Earnings from exports had been falling for 17 months in a row starting from March 2015 before they picked up in August.
“All major categories of exports showed positive growth rates mainly sub sectors of transport equipment, food, beverages and tobacco and rubber products,” the Central Bank stated.
However, during the nine months to September, the exports declined by 3.0 percent Year-on-Year (YoY) to US $ 7.76 billion.
Sri Lanka’s exports were partly affected by the slump in global commodities prices, which was triggered mainly by the sharp fall in the crude oil prices and the slowdown in the Chinese economy, world’s second largest consumer of goods and services.
However, Sri Lanka’s shallow export-oriented manufacturing sector was the biggest reason for the dismal performance in exports.
Sri Lanka’s annual export earning is around US $ 10 - 11 billion, half the size of its import bill.
However, the island nation targets to triple its exports earnings to US $ 30 billion by 2025 as it pins its hopes on potential preferential market access to around 3 billion people by this time next year through proposed free trade agreements with China and Singapore and a deeper trade and services agreement with India.
The country further expects to regain GSP Plus concession for its exports to the European Union by the second half of next year.

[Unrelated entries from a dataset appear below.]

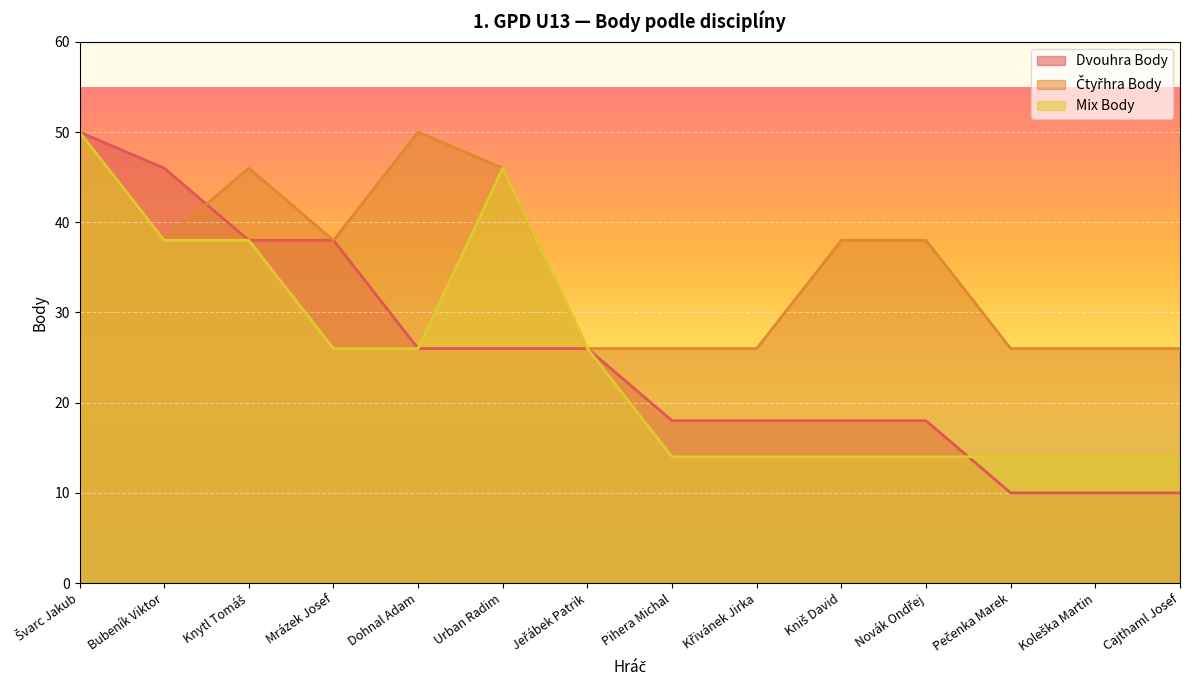

Reading left to right, transcribe all the data shown in this chart.

Dvouhra Body: 50	46	38	38	26	26	26	18	18	18	18	10	10	10
Čtyřhra Body: 50	38	46	38	50	46	26	26	26	38	38	26	26	26
Mix Body: 50	38	38	26	26	46	26	14	14	14	14	14	14	14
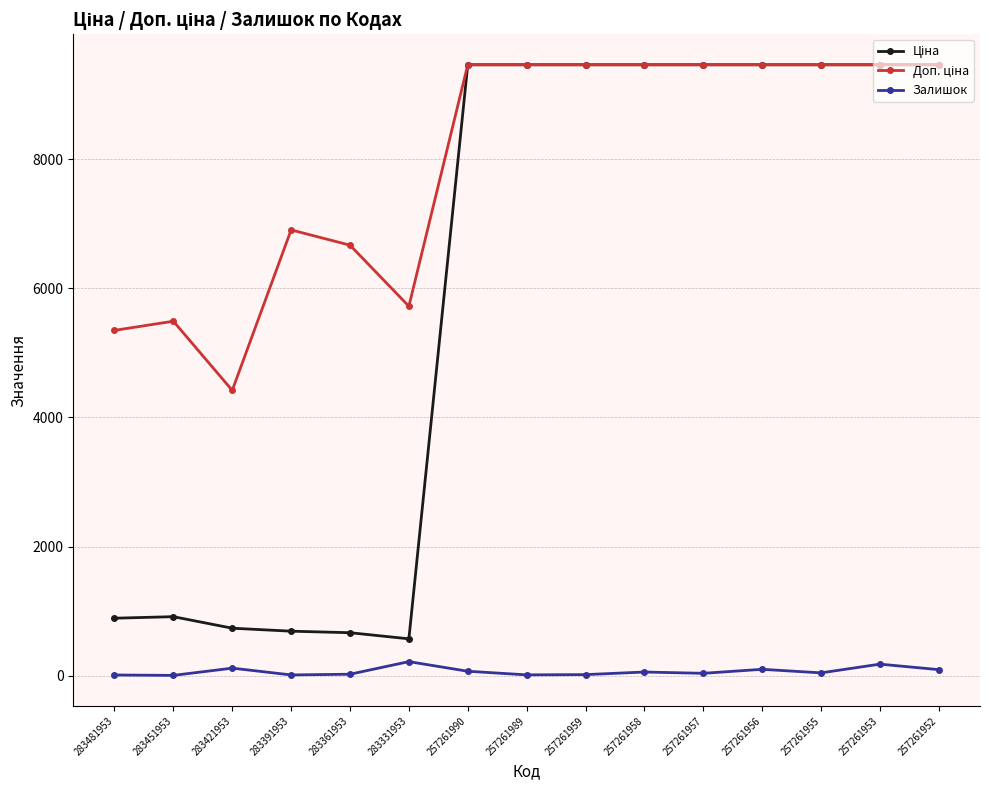

At how many categories does at least one series exceed 3975?

15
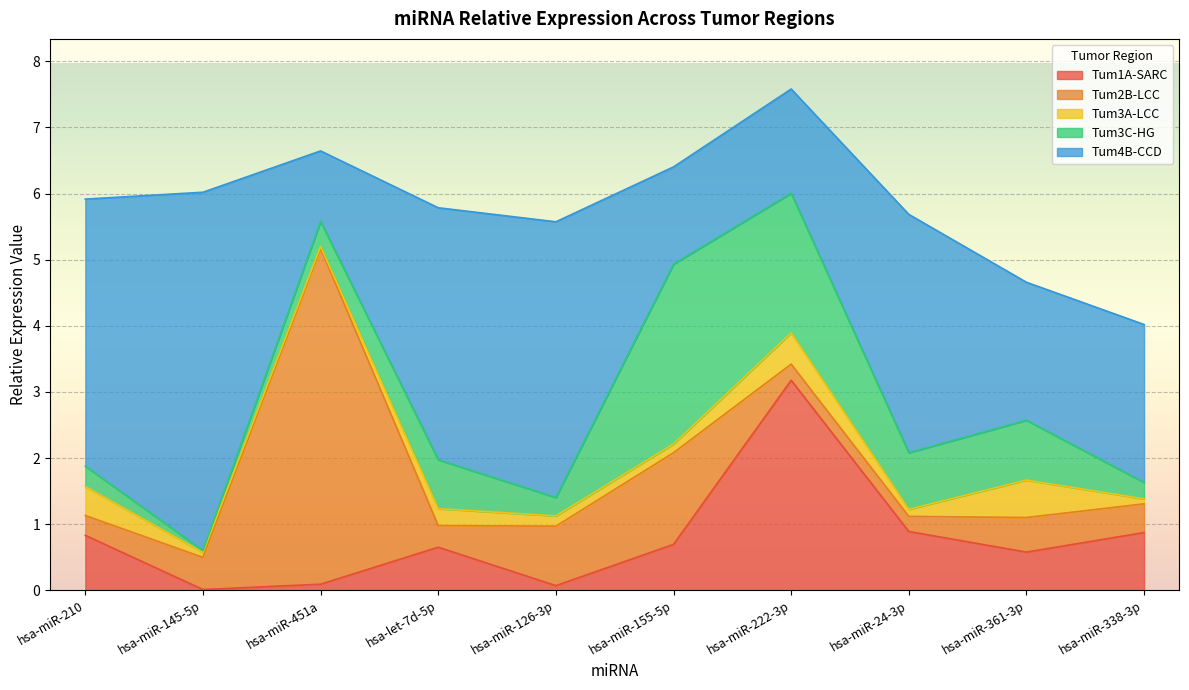

True or false: Tum2B-LCC and Tum1A-SARC intersect in this chart.

True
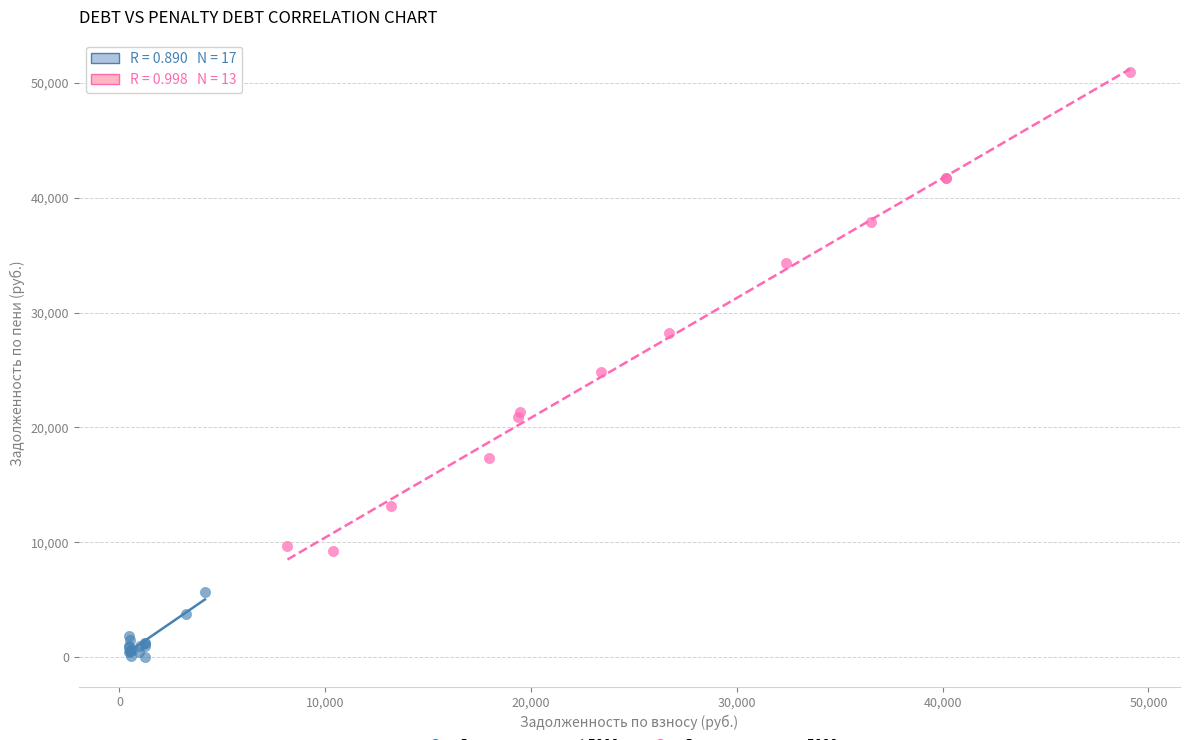

What are all the series names shown in the legend?

Задолженность ≤ 5000, Задолженность > 5000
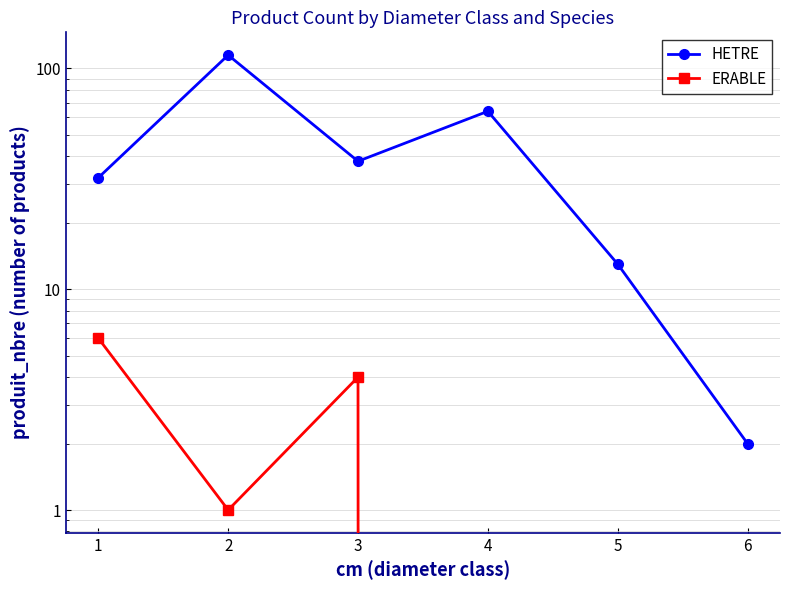

Is it true that ERABLE equals 3 at 6?

False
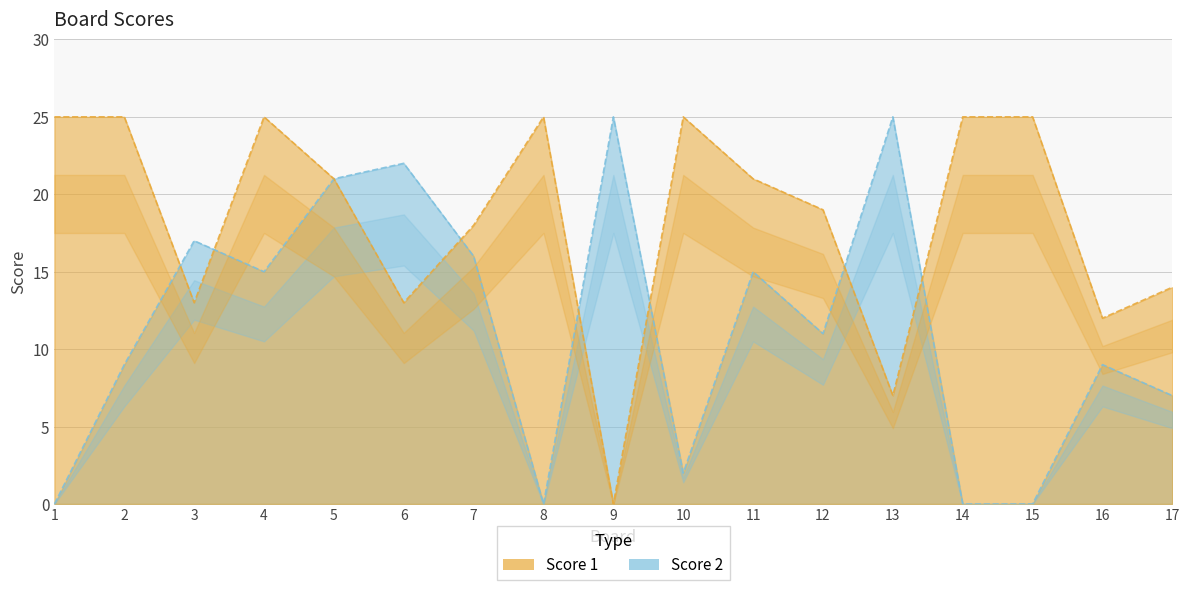

Where do Score 2 and Score 1 first cross each other?

2 and 3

Meanwhile, the country’s import bill declined by 2.5 percent YoY to US $ 1.54 billion in September, largely due to the slowdown in consumption related imports as vehicles for personal use sharply declined in response to toughened conditions for vehicle imports.
Under the intermediate category, the fuel imports declined but the continuity of further declines towards next year is uncertain as the Organisation of the Petroleum Exporting Countries (OPEC) last week reached a difficult consensus to cut the production by 1.2 million barrels per day, effective from January 2017.
During the nine months to September, the imports contracted by 1.7 percent YoY to US $ 13.95 billion.
As a result, the overall trade deficit narrowed by 12 percent YoY to US $ 645 million in September but the trade deficit for the nine months to September edged up by 0.02 percent YoY to US $ 6.18 billion.